Tesla cars are decked with an array of cameras that the vehicles use to support the car’s self-driving functions. But, according to Reuters, those cameras have also captured private images of Tesla owners within their own homes, which Tesla employees then shared internally. Governments have already taken issue with how Tesla manages the privacy of video captured by its vehicles. China has banned Teslas from military and government complexes, while the EU recently ruled that Tesla cameras can no longer record by default. 

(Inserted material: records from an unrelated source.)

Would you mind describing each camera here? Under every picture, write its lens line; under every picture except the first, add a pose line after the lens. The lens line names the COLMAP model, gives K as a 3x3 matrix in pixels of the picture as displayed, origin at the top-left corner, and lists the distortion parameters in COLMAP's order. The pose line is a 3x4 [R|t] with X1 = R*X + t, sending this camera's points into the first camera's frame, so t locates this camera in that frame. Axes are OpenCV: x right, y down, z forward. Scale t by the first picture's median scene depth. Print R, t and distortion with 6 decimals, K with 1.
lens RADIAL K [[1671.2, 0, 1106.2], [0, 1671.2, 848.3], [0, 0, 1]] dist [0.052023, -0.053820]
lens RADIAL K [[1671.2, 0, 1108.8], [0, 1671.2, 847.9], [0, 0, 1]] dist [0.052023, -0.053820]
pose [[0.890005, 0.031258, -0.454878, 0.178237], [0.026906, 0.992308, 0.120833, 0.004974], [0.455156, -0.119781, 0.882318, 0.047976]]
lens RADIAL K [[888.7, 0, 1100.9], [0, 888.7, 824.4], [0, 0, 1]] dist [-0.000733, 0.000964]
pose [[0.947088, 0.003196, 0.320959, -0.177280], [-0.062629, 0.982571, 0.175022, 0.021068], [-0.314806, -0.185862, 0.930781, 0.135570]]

Trust in A.I. is diminishing

A Monmouth University poll released in February found that only 9% of Americans trusted that computers with artificial intelligence would do more good than harm to society. In a 1987 poll where Americans were asked the same question, the Washington Post reports, roughly 20% believed A.I. would be good overall. 


There may be a banking crisis going on, but Americans still overwhelmingly keep faith in their financial institutions. According to a Harris Poll survey of 2,054 Americans, at least 90% said they feel their money is safe in their bank or credit union. But other worries over bank security still exist and, as Harris Poll CEO Will Johnson writes in a Fortune op-ed, those fears are different for different demographics.